[Dataset records]
********************

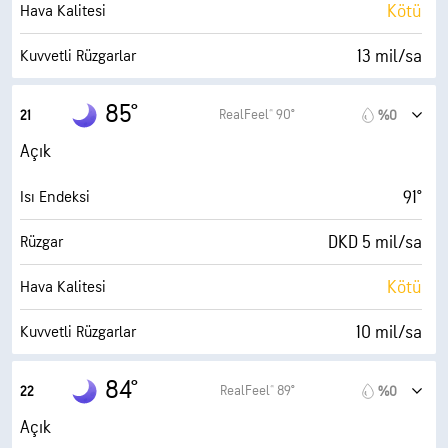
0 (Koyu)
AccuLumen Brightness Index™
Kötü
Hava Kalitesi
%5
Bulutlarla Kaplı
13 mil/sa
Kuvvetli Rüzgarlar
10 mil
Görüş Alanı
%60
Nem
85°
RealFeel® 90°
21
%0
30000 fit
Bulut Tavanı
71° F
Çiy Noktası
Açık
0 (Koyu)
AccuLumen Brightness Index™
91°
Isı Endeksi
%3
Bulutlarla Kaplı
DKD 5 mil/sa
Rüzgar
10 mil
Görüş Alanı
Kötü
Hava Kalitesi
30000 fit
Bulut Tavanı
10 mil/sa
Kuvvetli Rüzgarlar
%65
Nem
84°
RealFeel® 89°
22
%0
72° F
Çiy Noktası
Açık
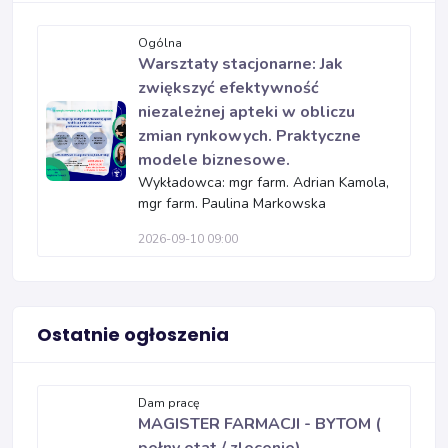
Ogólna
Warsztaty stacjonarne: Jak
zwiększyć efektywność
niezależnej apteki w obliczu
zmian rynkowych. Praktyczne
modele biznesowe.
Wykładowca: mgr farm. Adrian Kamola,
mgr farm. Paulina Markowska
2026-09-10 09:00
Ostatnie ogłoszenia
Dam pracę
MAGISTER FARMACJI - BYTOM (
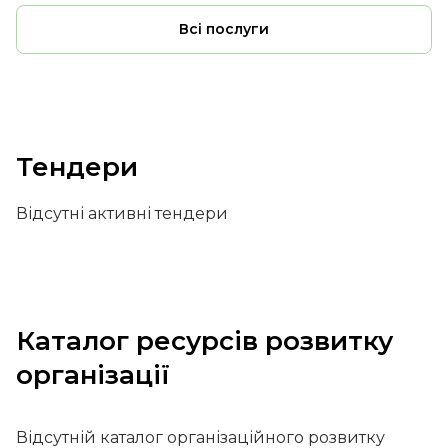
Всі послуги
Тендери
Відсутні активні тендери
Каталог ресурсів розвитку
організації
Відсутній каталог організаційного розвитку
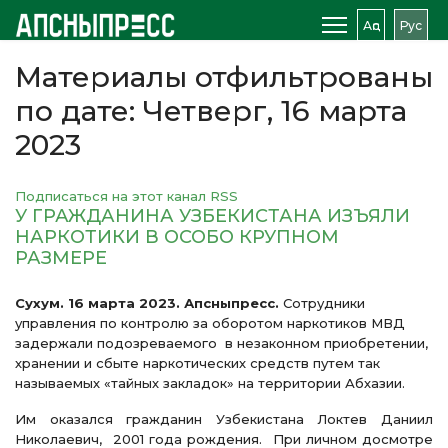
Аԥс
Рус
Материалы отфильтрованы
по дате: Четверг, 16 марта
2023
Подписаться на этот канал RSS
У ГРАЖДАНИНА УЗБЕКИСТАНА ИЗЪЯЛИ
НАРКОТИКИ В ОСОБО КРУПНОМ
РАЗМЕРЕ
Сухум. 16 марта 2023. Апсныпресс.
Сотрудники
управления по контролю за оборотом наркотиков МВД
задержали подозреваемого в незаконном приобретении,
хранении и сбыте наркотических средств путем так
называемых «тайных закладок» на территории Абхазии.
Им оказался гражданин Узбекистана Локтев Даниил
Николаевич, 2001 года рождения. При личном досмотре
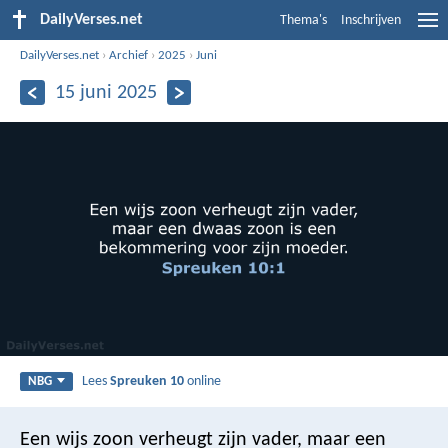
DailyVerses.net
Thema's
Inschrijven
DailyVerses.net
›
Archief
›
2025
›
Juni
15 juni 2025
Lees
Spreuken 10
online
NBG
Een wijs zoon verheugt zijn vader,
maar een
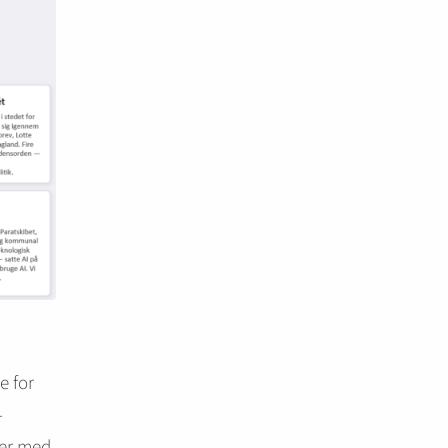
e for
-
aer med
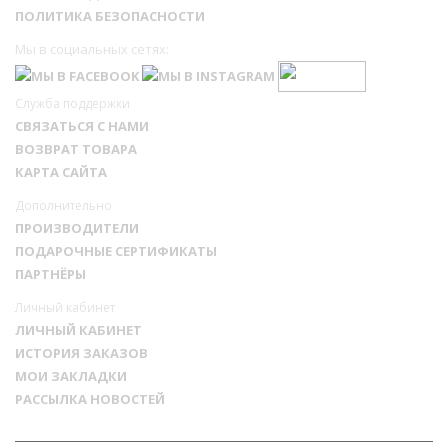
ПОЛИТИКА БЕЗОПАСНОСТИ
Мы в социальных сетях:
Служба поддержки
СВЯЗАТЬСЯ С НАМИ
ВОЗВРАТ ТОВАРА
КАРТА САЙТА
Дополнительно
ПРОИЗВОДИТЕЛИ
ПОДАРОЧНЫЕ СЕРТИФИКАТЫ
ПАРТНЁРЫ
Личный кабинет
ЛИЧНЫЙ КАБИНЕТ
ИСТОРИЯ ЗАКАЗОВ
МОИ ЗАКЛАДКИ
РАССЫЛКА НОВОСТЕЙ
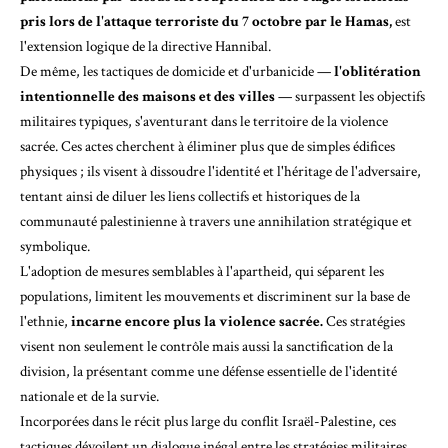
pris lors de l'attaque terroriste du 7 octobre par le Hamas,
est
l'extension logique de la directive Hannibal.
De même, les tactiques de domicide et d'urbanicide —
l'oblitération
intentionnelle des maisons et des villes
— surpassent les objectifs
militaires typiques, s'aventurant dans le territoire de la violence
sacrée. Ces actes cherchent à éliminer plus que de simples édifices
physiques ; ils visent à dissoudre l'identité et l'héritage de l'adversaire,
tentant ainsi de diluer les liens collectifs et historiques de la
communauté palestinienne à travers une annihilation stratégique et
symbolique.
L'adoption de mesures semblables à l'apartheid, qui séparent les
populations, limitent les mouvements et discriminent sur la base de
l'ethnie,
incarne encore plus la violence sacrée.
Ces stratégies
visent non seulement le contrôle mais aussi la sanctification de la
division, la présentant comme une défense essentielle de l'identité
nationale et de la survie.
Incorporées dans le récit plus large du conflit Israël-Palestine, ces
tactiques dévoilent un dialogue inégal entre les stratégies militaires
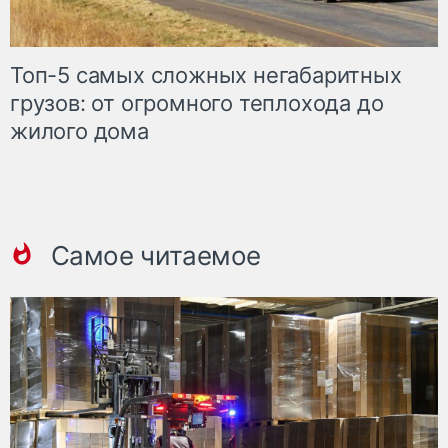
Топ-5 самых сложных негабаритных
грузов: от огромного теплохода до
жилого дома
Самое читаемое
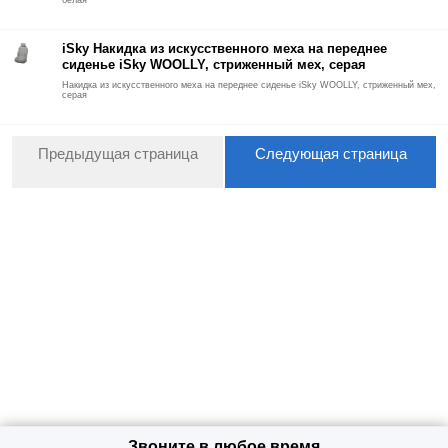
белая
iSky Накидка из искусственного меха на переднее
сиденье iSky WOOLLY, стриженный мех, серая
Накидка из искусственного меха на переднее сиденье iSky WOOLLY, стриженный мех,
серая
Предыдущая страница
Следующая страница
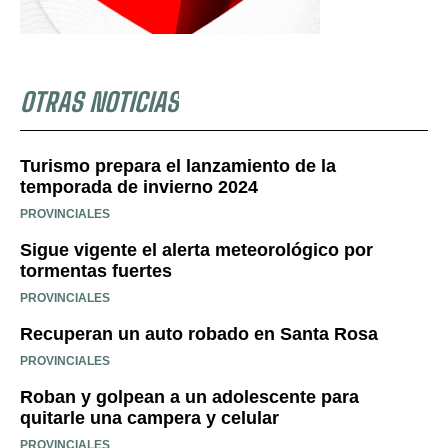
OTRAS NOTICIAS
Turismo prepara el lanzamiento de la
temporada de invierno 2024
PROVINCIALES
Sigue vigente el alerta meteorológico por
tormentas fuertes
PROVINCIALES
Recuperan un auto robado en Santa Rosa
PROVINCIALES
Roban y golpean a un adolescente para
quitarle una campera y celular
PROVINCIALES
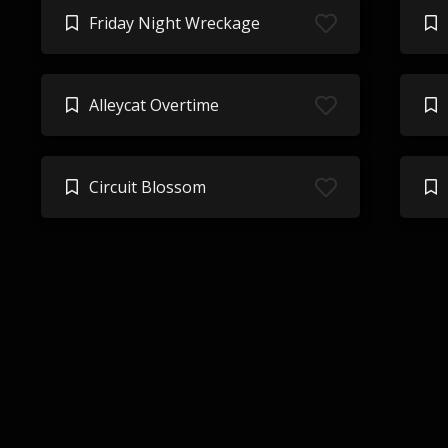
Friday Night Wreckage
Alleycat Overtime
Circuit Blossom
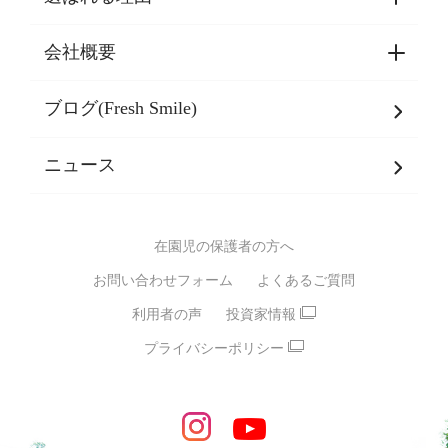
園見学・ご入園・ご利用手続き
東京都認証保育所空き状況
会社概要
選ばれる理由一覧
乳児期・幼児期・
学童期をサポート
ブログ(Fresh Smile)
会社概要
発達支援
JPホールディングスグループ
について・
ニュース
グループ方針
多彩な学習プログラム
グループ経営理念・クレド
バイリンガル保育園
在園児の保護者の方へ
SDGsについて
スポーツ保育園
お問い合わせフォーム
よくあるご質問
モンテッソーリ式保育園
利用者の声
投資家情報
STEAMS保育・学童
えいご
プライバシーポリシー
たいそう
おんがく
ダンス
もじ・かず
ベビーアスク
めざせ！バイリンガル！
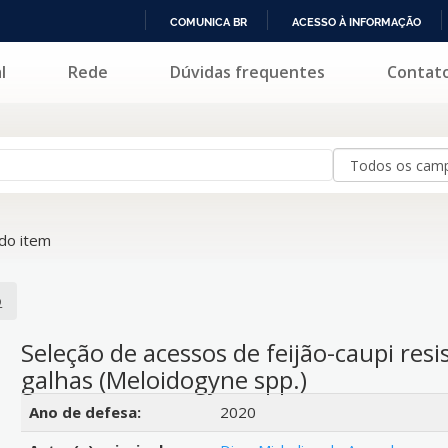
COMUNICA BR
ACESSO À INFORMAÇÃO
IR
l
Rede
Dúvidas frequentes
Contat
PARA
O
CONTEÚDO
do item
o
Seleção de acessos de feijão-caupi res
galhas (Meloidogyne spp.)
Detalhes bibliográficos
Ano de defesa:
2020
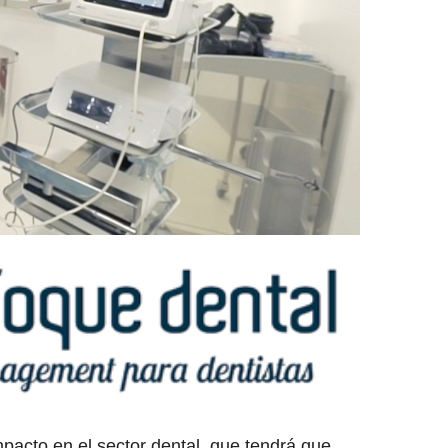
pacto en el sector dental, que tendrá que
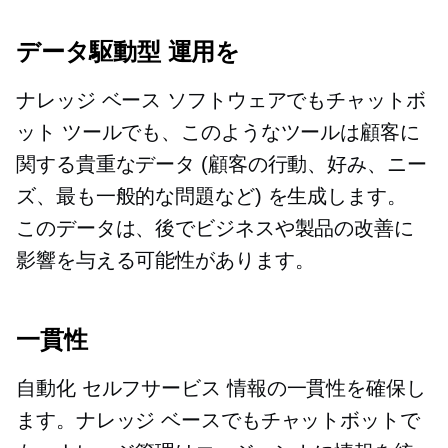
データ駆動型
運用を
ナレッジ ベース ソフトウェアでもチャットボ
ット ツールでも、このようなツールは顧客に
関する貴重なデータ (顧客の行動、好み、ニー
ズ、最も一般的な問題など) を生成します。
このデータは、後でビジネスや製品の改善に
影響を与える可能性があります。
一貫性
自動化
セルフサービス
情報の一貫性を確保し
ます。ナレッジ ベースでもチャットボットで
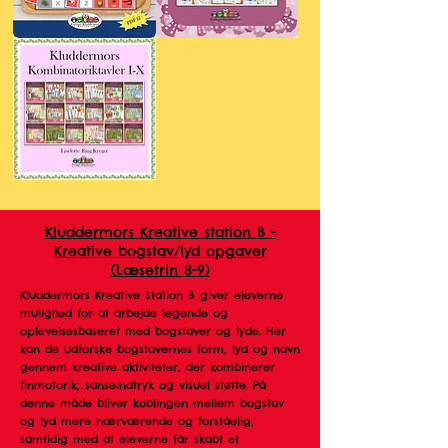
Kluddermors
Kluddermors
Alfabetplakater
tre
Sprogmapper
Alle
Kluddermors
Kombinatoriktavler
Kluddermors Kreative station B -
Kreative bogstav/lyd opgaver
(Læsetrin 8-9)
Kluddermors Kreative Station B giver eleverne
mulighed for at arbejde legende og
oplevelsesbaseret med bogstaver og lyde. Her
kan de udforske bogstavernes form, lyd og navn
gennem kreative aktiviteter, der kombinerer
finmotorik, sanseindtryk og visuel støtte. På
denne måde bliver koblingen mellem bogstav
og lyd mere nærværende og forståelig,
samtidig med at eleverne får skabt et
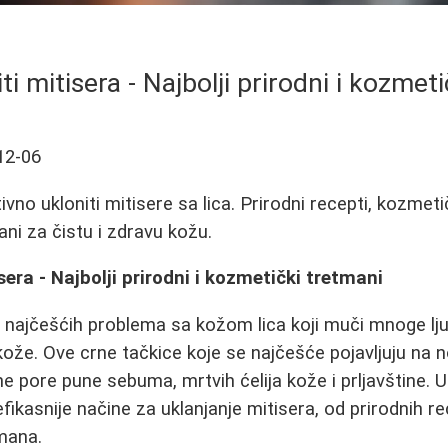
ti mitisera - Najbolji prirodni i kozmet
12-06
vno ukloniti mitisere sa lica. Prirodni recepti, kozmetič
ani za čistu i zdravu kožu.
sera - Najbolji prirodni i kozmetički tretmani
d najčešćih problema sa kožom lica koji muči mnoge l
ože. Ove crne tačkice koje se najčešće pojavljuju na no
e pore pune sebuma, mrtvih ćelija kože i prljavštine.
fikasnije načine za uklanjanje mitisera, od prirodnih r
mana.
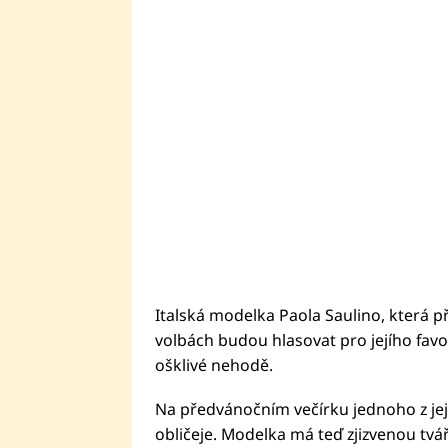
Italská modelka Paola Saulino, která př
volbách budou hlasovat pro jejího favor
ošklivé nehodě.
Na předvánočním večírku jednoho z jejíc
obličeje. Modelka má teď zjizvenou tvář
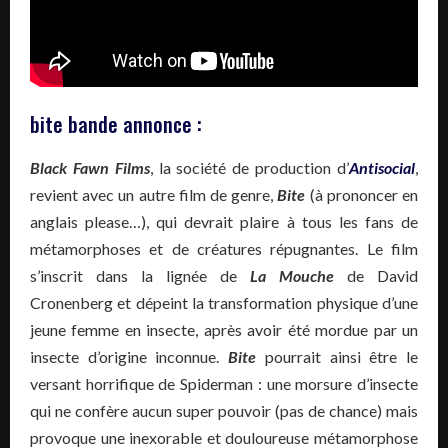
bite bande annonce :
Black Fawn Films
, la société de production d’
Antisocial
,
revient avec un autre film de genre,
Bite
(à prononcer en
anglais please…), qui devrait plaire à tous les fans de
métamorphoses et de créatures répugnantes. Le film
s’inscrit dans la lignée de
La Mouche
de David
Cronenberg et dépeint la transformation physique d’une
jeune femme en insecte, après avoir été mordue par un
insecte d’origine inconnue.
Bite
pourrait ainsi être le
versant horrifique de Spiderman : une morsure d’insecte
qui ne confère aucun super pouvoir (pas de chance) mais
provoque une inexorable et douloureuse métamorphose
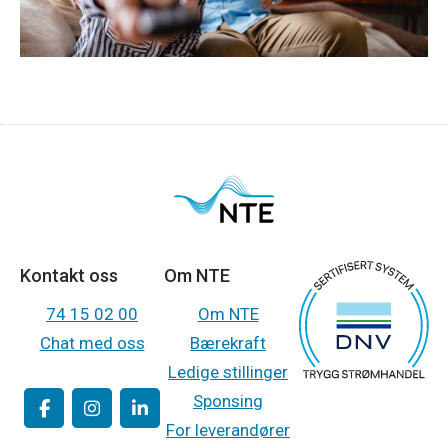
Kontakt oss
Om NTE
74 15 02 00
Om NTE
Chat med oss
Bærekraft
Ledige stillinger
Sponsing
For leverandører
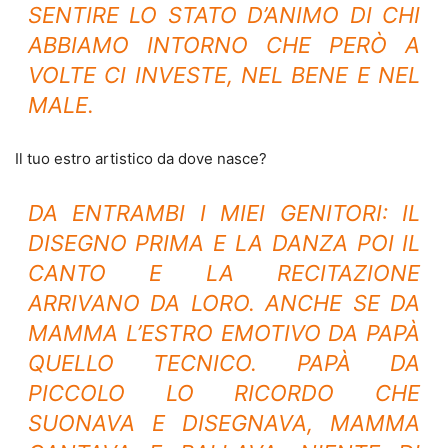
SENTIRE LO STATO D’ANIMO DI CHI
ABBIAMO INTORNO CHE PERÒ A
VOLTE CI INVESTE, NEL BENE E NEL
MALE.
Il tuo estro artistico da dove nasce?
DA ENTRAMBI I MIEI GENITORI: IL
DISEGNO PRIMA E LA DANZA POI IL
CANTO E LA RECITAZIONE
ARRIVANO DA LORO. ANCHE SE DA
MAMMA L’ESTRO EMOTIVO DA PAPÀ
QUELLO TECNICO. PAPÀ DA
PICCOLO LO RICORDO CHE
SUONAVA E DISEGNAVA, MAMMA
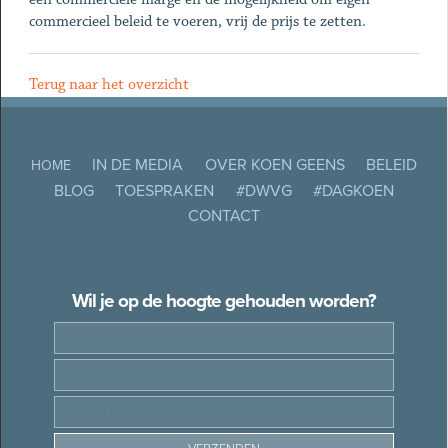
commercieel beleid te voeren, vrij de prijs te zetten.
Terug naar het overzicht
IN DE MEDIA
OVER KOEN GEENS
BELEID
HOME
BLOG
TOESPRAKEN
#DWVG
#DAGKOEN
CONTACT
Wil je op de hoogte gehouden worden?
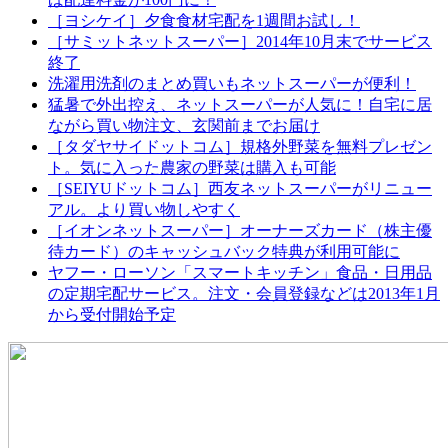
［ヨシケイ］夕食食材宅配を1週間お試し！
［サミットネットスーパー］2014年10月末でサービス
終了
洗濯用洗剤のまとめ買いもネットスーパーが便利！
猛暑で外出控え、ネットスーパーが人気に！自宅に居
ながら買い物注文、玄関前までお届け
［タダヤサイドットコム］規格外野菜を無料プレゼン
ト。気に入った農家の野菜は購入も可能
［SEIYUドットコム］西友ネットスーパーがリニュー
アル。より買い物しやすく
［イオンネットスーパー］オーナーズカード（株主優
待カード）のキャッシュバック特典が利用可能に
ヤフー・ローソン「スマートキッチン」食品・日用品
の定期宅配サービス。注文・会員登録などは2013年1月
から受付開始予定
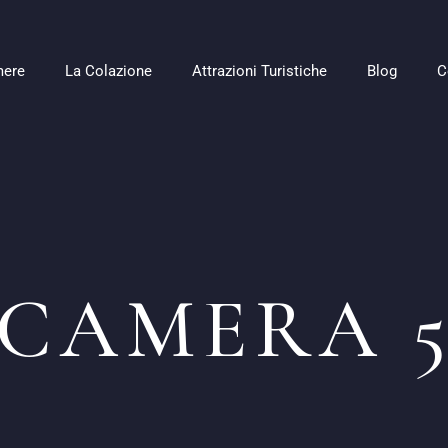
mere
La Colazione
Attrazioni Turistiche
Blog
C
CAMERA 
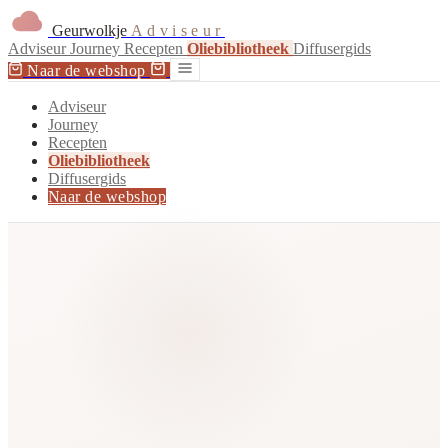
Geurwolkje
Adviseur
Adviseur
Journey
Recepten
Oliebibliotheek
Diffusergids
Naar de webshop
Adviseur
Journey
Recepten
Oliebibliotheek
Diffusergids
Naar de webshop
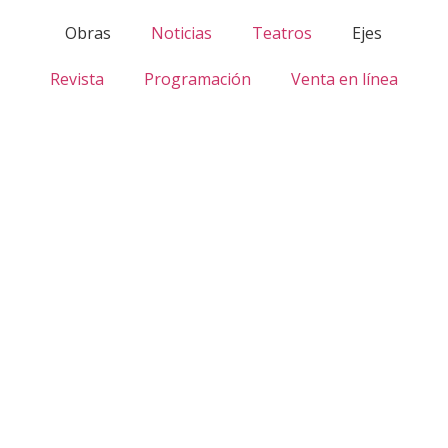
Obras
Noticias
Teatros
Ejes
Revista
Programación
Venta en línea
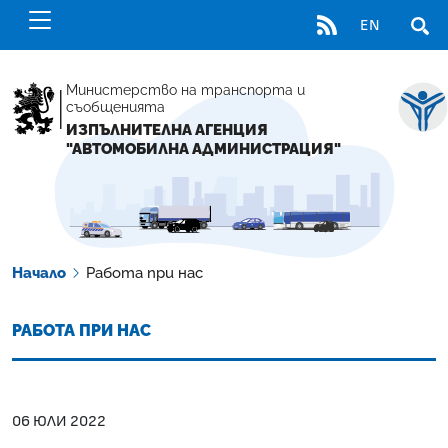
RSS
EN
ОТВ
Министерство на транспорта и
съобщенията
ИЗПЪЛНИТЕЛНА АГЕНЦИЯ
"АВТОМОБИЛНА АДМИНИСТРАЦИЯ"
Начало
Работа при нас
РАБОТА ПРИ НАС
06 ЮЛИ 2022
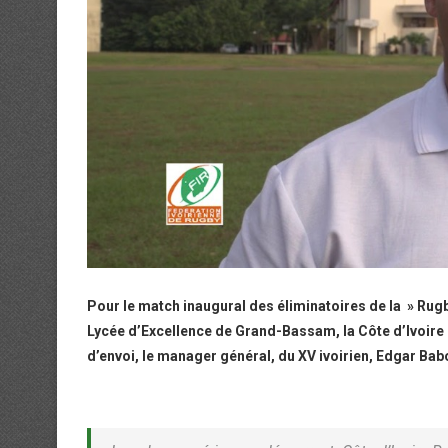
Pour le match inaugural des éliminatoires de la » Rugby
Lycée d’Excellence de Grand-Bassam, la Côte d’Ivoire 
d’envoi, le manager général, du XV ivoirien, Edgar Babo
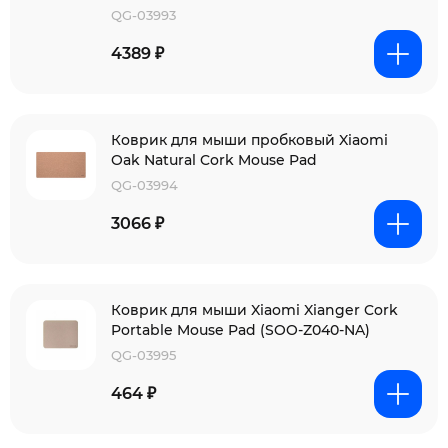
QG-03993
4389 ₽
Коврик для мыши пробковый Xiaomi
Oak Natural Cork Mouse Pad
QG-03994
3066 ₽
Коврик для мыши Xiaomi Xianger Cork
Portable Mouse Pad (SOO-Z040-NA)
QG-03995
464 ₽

********************

Count the lines of the records that include the word "Накидка", please, and report the number alone.

(TASK ANSWER) 2